Shariful Haque Dalim 
(born 2 February 1946) is a former decorated Bangladesh Liberation War veteran and ambassador of Bangladesh. He was also convicted for his part in the assassination of Sheikh Mujibur Rahman, the country's founding father, in 1975.

Career
Dalim had joined the Pakistan Army. When the Bangladesh Liberation War started he joined the Mukti Bahini. In 1974, he was stationed with the Bengal Lancers. Due to accusation of breach of discipline he lost his commission in 1974.

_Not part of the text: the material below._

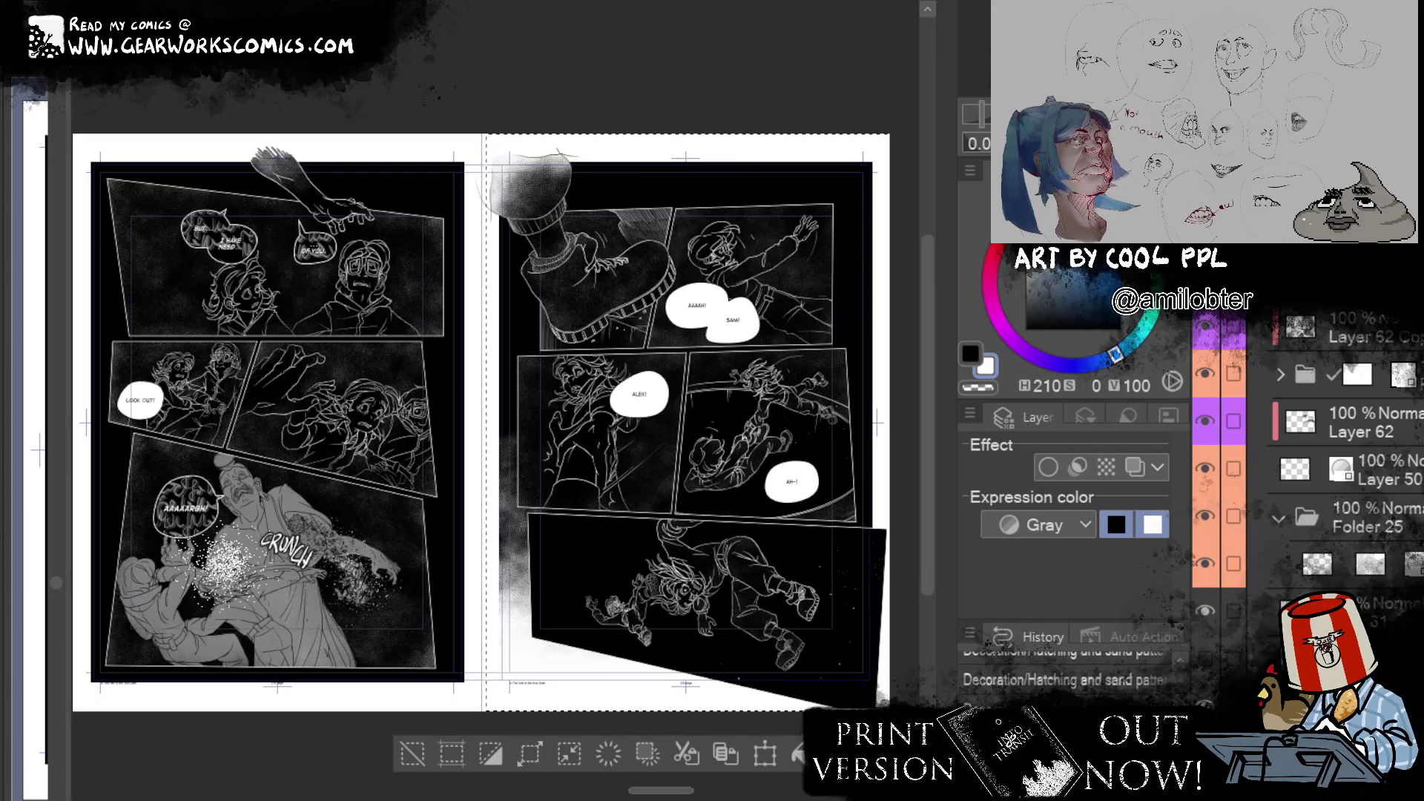
# Step: Tag the texture layer purple and add a new layer clipped to it with a palette colour
pyautogui.rightClick(311, 192)
pyautogui.click(349, 353)
pyautogui.press('ctrl+shift+n')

Assassination of Sheikh Mujibur Rahman

Dalim, along with a few other Bangladesh Army officers including Major Syed Faruque Rahman and Khandaker Abdur Rashid, planned a coup which took place on 15 August 1975. He was asked to lead the attack on the house of President Sheikh Mujib but he refused to do so. He was then given charge of the 2nd Field Artillery Regiment. Assassination of Sheikh Mujib took place during the course of the coup. He took control of Bangladesh Betar  radio station and made an announcement. He said "I am Major Dalim speaking; autocrat Sheikh Mujib has been killed. The army led by Khondaker Mostaq Ahmad has taken over power. Curfew has been declared".

The coup made Mostaq Ahmad the president. The new president declared martial law and passed the 1975 Indemnity Act which provided legal protection to those involved in the coup. He was reinstated in the army and promoted.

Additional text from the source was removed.